The correct definitive diagnosis is the key factor for the accurate treatment modality of endo-periodontal lesions. The complete multidisciplinary approach of both aspects of EPL is important for the successful long-term results. In our particular case the results demonstrate the synergetic effect of the endodontic and periodontal therapy that changed the poor prognosis of the tooth.

References

  • 1. Narang S, Narang A, Gupta R. A sequential approach in treatment of perio-endo lesion. J Indian Soc Periodontol 2011; 15:177–80.
  • 2. Herrera D, Retamal-Valdes B, Alonso B, et al. Acute periodontal lesions (periodontal abscesses and necrotizing periodontal diseases) and endo-periodontal lesions. J Periodontol 2018; 89(Suppl 1):S85–102.
  • 3. Tsesis I, Fuss Z. Diagnosis and treatment of accidental root perforations. Endod Top 2006; 13:95–107.

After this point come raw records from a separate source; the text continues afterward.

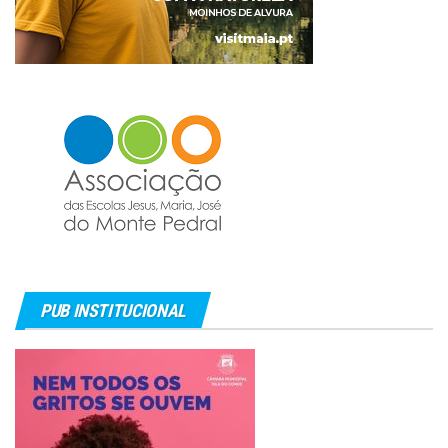
PUB INSTITUCIONAL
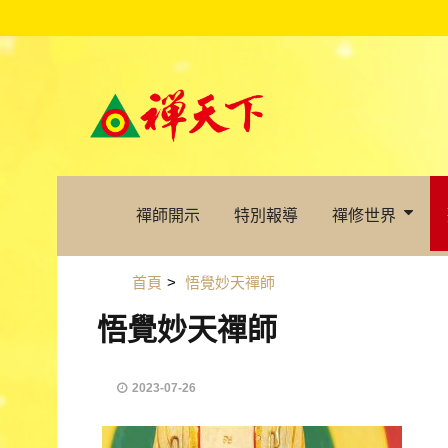
禪師開示
特別報導
禪修世界
首頁
>
悟覺妙天禪師
悟覺妙天禪師
2023-07-26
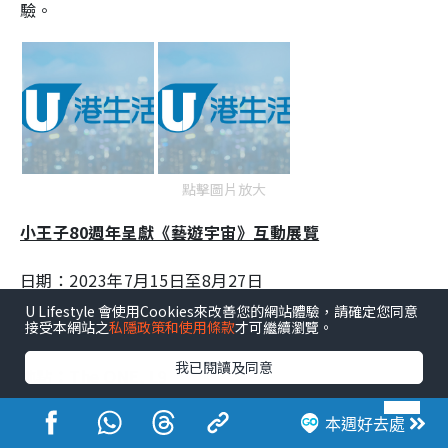
驗。
點擊圖片放大
小王子80週年呈獻《藝遊宇宙》互動展覽
日期：2023年7月15日至8月27日
U Lifestyle 會使用Cookies來改善您的網站體驗，請確定您同意
時間：11:00–20:00
接受本網站之
私隱政策和使用條款
才可繼續瀏覽。
我已閱讀及同意
地點：The ONE, L9
本週好去處
尖沙咀好去處｜全港首個小王子互動展覽7月登陸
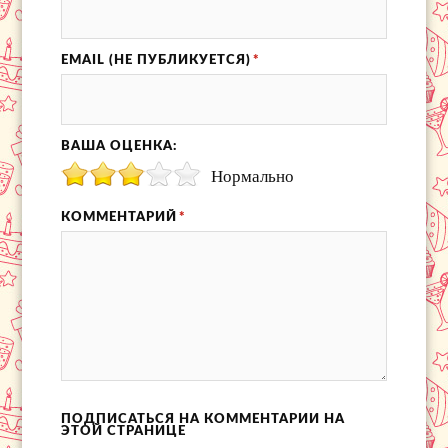
EMAIL (НЕ ПУБЛИКУЕТСЯ)
*
ВАША ОЦЕНКА:
Нормально
КОММЕНТАРИЙ
*
ПОДПИСАТЬСЯ НА КОММЕНТАРИИ НА
ЭТОЙ СТРАНИЦЕ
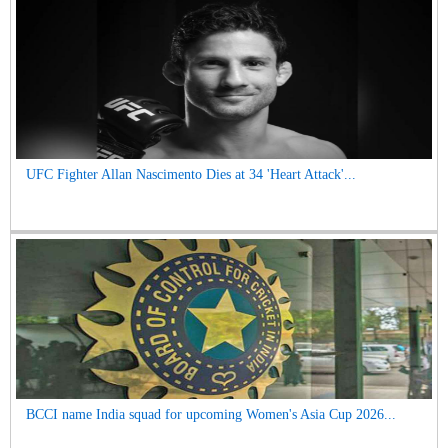
UFC Fighter Allan Nascimento Dies at 34 'Heart Attack'...
BCCI name India squad for upcoming Women's Asia Cup 2026...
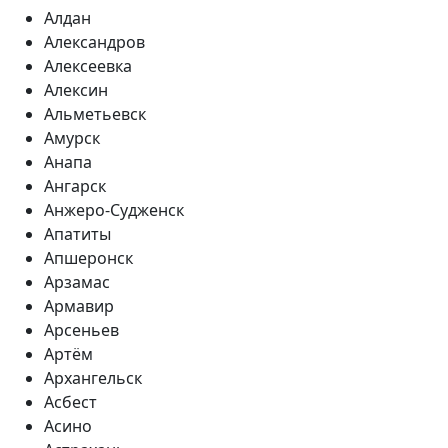
Алдан
Александров
Алексеевка
Алексин
Альметьевск
Амурск
Анапа
Ангарск
Анжеро-Судженск
Апатиты
Апшеронск
Арзамас
Армавир
Арсеньев
Артём
Архангельск
Асбест
Асино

  • 4. Sculean A, Alessandri R, Miron R, et al. Enamel matrix proteins and periodontal wound healing and regeneration. Clin Adv Periodontics 2011; 1:101–7.
  • 5. Nanavati B, Bhavsar N, Mali J. Endo-periodontal lesion – a case report. J Adv Oral Research 2013; 4:23–7.
  • 6. Goyal L, Gupta N, Gupta ND. Autologous platelet-rich derivatives along with alloplastic bone substitute in the management of complex perio-endo cases. J Indian Soc Periodontol 2020; 24:182–5.